С Атией все обошлось благополучно. Она удачно разрешилась от бремени, и ребенок родился здоровым. Когда повивальная бабка положила мальчика на пол, чтобы осмотреть его, признаков уродства или других проблем не обнаружилось. Затем новорожденного передали отцу. Римская традиция давала отцу, paterfamilias, право жизни и смерти над всеми домочадцами, хотя в крайней форме оно применялось в это время редко. Тем не менее во власти Гая Октавия было принимать или не принимать нового ребенка в семью. Он сделал это с готовностью, показав мальчика родственникам и друзьям, собравшимся в ожидании, или тем, кто явился с визитом, как только узнал о рождении младенца. Гай Октавий уже имел двух дочерей (старшая из них – от первого брака). Дочери были полезны для честолюбивого политика, поскольку брачные союзы, осуществлявшиеся с их помощью, помогали приобрести и политических союзников. Однако только сын мог сделать карьеру в публичной сфере, следуя по стопам отца, или даже суметь превзойти его и увеличить славу родового имени.
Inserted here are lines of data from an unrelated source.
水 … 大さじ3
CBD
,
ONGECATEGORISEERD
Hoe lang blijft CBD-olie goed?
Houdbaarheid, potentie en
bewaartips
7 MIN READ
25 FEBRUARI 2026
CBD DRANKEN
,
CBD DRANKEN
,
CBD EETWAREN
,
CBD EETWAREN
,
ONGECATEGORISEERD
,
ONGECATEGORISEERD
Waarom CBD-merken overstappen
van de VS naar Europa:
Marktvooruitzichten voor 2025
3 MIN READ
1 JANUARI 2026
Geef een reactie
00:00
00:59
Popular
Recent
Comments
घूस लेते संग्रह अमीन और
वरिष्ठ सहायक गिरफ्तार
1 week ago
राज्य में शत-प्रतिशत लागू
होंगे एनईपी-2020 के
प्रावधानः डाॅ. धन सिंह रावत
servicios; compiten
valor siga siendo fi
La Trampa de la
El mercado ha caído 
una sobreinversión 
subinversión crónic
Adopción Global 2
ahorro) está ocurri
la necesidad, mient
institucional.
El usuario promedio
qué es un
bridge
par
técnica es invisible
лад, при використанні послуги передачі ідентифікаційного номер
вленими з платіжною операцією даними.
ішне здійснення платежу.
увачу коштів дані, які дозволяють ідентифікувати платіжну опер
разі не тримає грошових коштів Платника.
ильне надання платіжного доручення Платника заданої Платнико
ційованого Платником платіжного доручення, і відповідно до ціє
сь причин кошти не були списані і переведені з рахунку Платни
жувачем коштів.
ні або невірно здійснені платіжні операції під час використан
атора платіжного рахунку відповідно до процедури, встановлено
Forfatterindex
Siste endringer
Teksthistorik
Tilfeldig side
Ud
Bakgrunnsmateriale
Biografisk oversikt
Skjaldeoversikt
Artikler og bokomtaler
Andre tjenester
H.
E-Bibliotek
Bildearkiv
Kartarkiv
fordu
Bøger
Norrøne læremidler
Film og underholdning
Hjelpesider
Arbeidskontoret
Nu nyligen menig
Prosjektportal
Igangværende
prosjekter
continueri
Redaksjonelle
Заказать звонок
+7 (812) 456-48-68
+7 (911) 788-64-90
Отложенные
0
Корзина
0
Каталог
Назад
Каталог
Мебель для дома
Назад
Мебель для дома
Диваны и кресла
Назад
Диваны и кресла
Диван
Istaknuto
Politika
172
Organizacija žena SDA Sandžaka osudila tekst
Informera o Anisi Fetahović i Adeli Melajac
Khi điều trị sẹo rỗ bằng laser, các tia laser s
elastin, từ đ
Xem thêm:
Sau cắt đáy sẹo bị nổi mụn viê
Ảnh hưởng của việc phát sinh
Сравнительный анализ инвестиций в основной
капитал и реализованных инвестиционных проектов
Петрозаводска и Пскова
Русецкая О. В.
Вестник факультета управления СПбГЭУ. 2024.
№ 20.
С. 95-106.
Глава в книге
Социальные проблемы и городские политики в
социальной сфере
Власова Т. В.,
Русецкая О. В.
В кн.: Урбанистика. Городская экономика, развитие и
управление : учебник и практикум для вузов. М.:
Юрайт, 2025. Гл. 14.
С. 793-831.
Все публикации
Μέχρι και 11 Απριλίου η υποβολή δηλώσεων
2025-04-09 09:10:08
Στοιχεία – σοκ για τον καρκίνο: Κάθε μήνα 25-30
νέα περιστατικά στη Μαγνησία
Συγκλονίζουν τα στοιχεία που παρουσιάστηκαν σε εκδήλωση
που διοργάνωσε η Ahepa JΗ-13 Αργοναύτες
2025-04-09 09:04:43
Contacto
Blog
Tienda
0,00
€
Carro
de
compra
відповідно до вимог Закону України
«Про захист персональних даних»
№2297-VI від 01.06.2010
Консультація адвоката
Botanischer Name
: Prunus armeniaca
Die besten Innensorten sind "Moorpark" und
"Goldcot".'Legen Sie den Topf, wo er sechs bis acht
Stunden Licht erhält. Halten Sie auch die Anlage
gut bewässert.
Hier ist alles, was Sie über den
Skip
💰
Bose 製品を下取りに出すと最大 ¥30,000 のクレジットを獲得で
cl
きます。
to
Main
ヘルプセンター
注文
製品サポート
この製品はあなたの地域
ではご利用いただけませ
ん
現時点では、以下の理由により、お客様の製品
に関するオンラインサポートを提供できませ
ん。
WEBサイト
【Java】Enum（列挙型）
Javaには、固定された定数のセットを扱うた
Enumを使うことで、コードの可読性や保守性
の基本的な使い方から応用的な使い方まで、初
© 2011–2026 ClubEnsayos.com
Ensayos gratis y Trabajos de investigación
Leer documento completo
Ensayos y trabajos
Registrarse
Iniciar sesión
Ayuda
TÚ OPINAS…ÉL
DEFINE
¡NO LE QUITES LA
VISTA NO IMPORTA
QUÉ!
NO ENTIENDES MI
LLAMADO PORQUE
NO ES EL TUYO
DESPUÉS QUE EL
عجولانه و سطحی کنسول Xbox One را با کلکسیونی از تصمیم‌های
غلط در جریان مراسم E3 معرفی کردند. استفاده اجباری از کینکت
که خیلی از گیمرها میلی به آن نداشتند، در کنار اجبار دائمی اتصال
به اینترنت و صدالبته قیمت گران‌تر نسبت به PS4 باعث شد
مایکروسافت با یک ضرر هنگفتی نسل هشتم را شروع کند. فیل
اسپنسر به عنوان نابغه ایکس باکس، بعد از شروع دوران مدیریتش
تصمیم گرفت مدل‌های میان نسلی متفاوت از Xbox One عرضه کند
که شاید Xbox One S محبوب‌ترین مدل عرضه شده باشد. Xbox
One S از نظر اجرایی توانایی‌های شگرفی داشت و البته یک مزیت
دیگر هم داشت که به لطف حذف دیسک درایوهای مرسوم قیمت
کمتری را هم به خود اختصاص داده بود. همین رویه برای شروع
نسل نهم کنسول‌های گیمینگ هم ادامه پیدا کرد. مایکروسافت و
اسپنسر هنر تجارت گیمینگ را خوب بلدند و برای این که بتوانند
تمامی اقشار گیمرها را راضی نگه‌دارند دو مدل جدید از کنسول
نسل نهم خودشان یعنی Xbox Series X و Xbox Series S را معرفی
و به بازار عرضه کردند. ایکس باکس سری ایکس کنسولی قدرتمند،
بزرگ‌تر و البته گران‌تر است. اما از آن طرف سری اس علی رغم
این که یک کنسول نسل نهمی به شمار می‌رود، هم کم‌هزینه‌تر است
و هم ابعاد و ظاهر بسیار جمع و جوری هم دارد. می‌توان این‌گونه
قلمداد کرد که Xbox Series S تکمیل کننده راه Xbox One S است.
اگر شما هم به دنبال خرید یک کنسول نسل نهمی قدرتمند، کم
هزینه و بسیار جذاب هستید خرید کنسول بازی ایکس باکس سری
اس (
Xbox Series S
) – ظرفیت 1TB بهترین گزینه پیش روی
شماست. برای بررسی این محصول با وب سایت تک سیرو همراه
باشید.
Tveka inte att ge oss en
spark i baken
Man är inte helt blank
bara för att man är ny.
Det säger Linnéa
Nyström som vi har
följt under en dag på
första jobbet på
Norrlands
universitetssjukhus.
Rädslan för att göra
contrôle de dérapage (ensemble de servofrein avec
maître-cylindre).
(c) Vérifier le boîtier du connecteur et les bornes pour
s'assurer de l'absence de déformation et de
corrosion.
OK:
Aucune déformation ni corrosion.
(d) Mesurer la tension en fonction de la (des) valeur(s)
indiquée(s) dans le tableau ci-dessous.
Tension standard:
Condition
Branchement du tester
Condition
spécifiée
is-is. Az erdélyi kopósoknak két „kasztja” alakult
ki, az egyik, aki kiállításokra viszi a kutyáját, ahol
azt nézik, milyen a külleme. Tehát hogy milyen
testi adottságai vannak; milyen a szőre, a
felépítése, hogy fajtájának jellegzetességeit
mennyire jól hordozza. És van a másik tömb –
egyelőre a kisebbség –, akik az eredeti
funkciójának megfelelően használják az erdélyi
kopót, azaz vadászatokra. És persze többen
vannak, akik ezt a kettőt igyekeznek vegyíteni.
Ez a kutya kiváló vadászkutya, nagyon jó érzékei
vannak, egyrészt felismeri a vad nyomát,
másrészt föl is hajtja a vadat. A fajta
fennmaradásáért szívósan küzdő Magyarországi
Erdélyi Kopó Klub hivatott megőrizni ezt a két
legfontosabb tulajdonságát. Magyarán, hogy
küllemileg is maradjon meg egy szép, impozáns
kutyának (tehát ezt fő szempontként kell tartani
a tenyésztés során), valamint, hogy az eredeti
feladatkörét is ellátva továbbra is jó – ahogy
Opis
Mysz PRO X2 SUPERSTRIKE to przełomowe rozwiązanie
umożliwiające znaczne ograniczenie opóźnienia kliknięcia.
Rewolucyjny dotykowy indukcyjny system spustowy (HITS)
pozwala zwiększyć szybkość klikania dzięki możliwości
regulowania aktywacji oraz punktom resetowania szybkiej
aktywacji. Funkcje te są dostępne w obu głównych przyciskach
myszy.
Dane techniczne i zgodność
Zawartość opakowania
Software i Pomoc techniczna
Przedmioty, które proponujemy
На домашних алтарях зажгли огонь, были принесены жертвы богам семьи и домашнего очага – ларам (lares) и пенатам (penates), а также иным божествам, особо почитавшимся семьей. Когда гости возвратились в свои дома, они совершили тот же самый ритуал. Одним из визитеров был, несомненно, тридцатисемилетний дядя Атии, Гай Юлий Цезарь, честолюбивый сенатор, который уже успел приобрести известность. Недавно он одержал победу в ходе отчаянной борьбы на выборах на наиболее высокий и престижный жреческий пост великого понтифика (pontifex maximus). Эта должность носила прежде всего политический характер, и Юлий Цезарь не демонстрировал глубоких религиозных чувств. Тем не менее, подобно многим римлянам, он придавал большое значение традиционным обрядам. Ритуал окружал римских аристократов в течение всей их жизни, и благополучное рождение ребенка было удачей для сенаторской фамилии и ее связей.[12]

10

Дискуссии по поводу важнейших источников по данной тематике см.: F. Millar, A Study of Cassius Dio (1964), A. Wallace-Hadrill, Suetonius (2nd edn, 1995), C. Pelling, Plutarch and History (2002), C. Smith & A. Powell (eds), The Lost Memoirs of Augustus and the Development of Roman Autobiography (2009), R. Syme, Tacitus (2 vols,1958) и R. Mellor, Tacitus (1993).

11

Здесь и далее Светоний цитируется в переводе М. Л. Гаспарова. – Прим. пер.

12

О дате рождения Августа см. Suetonius, Augustus 5. 1; об этой сложной картине и о рождении детей в целом см. B. Rawson, Children and Childhood in Roman Italy (2003), passim, esp. p. 99–113, S. Dixon, The Roman Mother (1988), p. 106–108, 237–240. См. также сборник статей: B. Rawson (ed.), Marriage, Divorce and Children in Ancient Rome (1991); о Юлии Цезаре и его избрании великим понтификом см. A. Goldsworthy, Caesar: The Life of a Colossus (2006), p. 124–126, и Suetonius, Iul. 59 – об отсутствии у него религиозного чувства; о вопросах астрологического характера в связи с датой рождения Августа и использовании им знака Козерога в дальнейшем см. T. Barton, ‘Augustus and Capricorn: Astrological Polyvalency and Imperial Rhetoric’, JRS 85 (1995), p. 33–51.